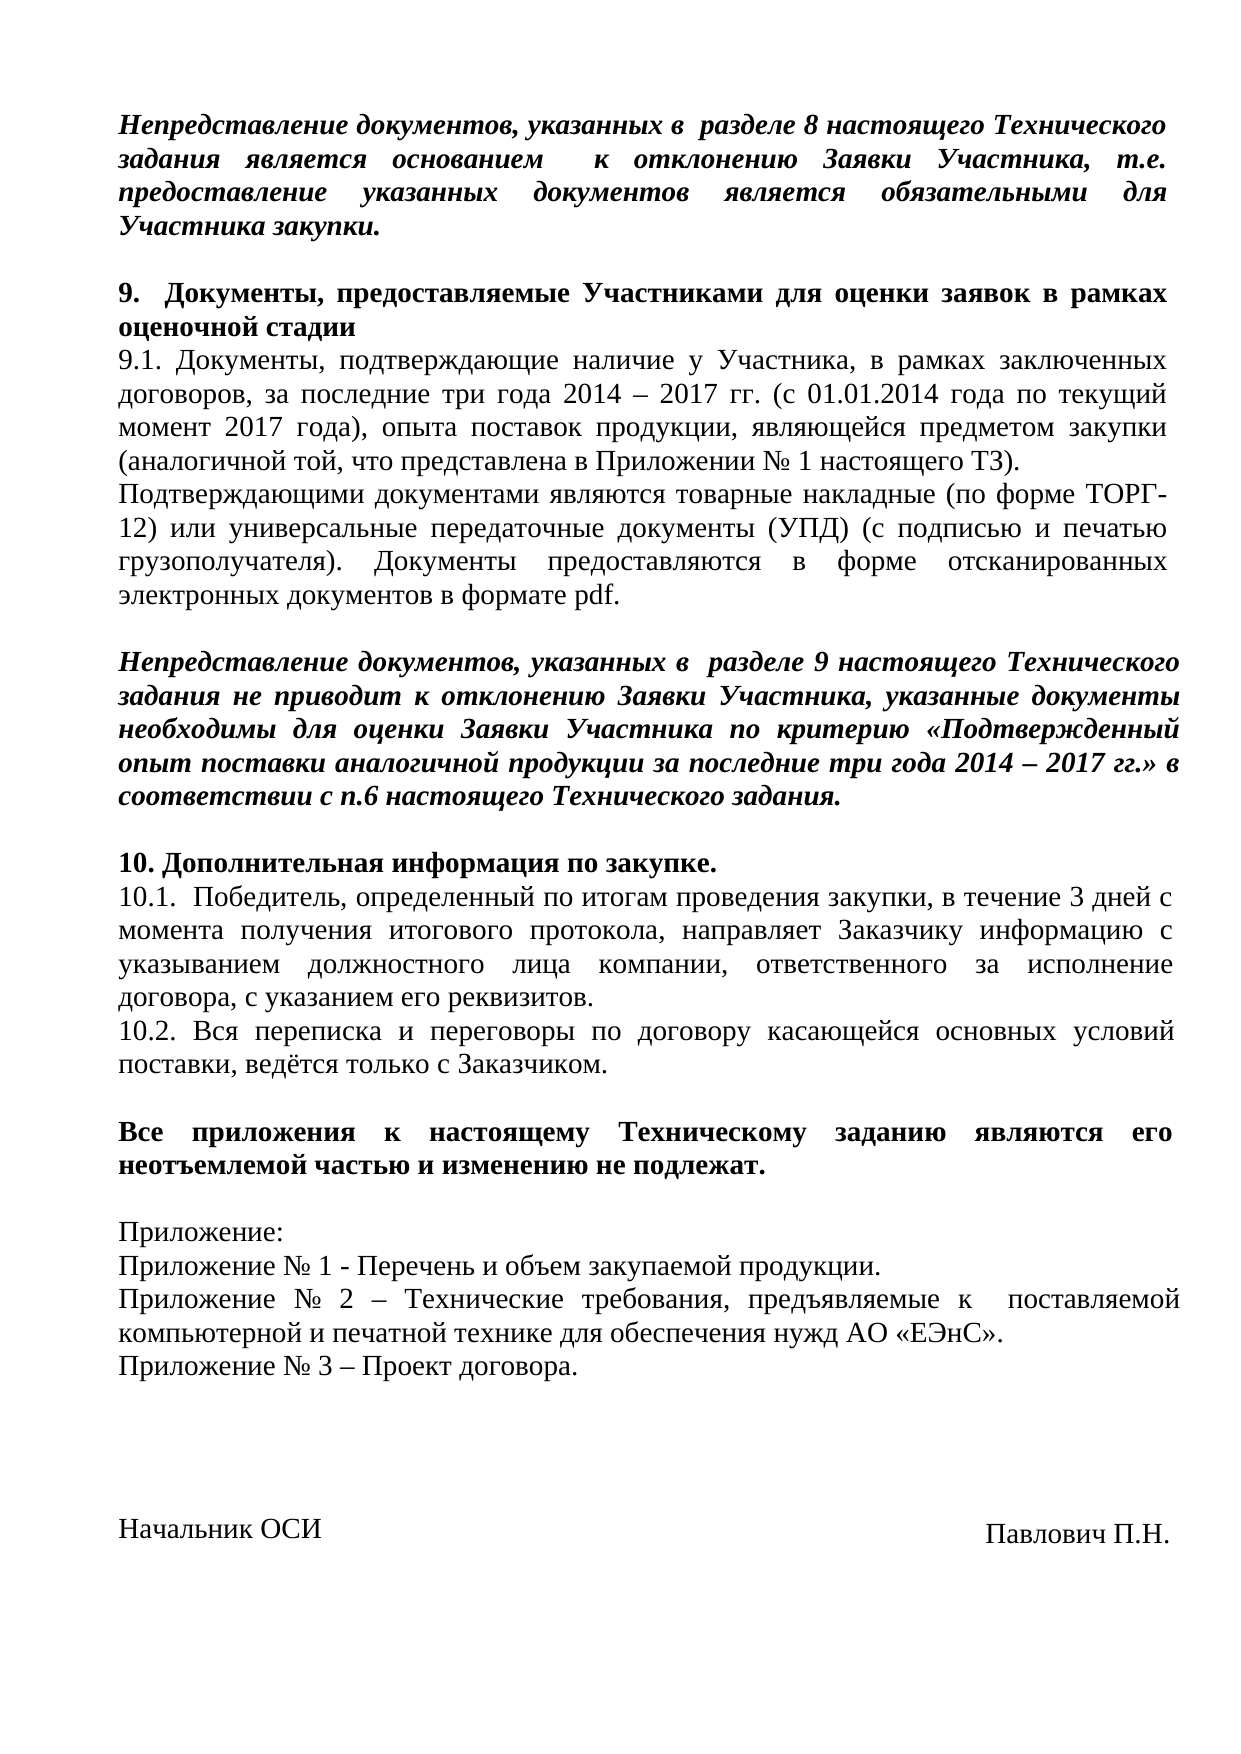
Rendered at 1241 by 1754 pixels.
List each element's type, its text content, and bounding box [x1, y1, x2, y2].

text 10.1. Победитель, определенный по итогам проведения закупки, в течение 3 дней с момента получения итогового протокола, направляет Заказчику информацию с указыванием должностного лица компании, ответственного за исполнение договора, с указанием его реквизитов. [118, 879, 1174, 1013]
text Все приложения к настоящему Техническому заданию являются его неотъемлемой частью и изменению не подлежат. [118, 1114, 1173, 1181]
table_header Павлович П.Н. [632, 1516, 1181, 1550]
text 9.1. Документы, подтверждающие наличие у Участника, в рамках заключенных договоров, за последние три года 2014 – 2017 гг. (с 01.01.2014 года по текущий момент 2017 года), опыта поставок продукции, являющейся предметом закупки (аналогичной той, что представлена в Приложении № 1 настоящего ТЗ). [118, 342, 1168, 476]
table_header Начальник ОСИ [118, 1516, 632, 1550]
text Непредставление документов, указанных в разделе 9 настоящего Технического задания не приводит к отклонению Заявки Участника, указанные документы необходимы для оценки Заявки Участника по критерию «Подтвержденный опыт поставки аналогичной продукции за последние три года 2014 – 2017 гг.» в соответствии с п.6 настоящего Технического задания. [118, 644, 1181, 812]
text Непредставление документов, указанных в разделе 8 настоящего Технического задания является основанием к отклонению Заявки Участника, т.е. предоставление указанных документов является обязательными для Участника закупки. [118, 107, 1168, 242]
text Приложение № 2 – Технические требования, предъявляемые к поставляемой компьютерной и печатной технике для обеспечения нужд АО «ЕЭнС». [118, 1281, 1181, 1348]
text Приложение № 3 – Проект договора. [118, 1348, 1181, 1382]
text Приложение № 1 - Перечень и объем закупаемой продукции. [118, 1248, 1181, 1281]
text Приложение: [118, 1214, 1181, 1248]
text 9. Документы, предоставляемые Участниками для оценки заявок в рамках оценочной стадии [118, 275, 1168, 342]
title 10.2. Вся переписка и переговоры по договору касающейся основных условий поставки, ведётся только с Заказчиком. [118, 1013, 1176, 1080]
text Подтверждающими документами являются товарные накладные (по форме ТОРГ-12) или универсальные передаточные документы (УПД) (с подписью и печатью грузополучателя). Документы предоставляются в форме отсканированных электронных документов в формате pdf. [118, 476, 1168, 611]
text 10. Дополнительная информация по закупке. [118, 845, 1181, 879]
==================================================
:: DIRECTIONS FOR THIS TASK ::
Copy out each line from the listing that contains the string "разделе".

:: SOLUTION TO THIS EXERCISE ::
text Непредставление документов, указанных в разделе 9 настоящего Технического задания не приводит к отклонению Заявки Участника, указанные документы необходимы для оценки Заявки Участника по критерию «Подтвержденный опыт поставки аналогичной продукции за последние три года 2014 – 2017 гг.» в соответствии с п.6 настоящего Технического задания. [118, 644, 1181, 812]
text Непредставление документов, указанных в разделе 8 настоящего Технического задания является основанием к отклонению Заявки Участника, т.е. предоставление указанных документов является обязательными для Участника закупки. [118, 107, 1168, 242]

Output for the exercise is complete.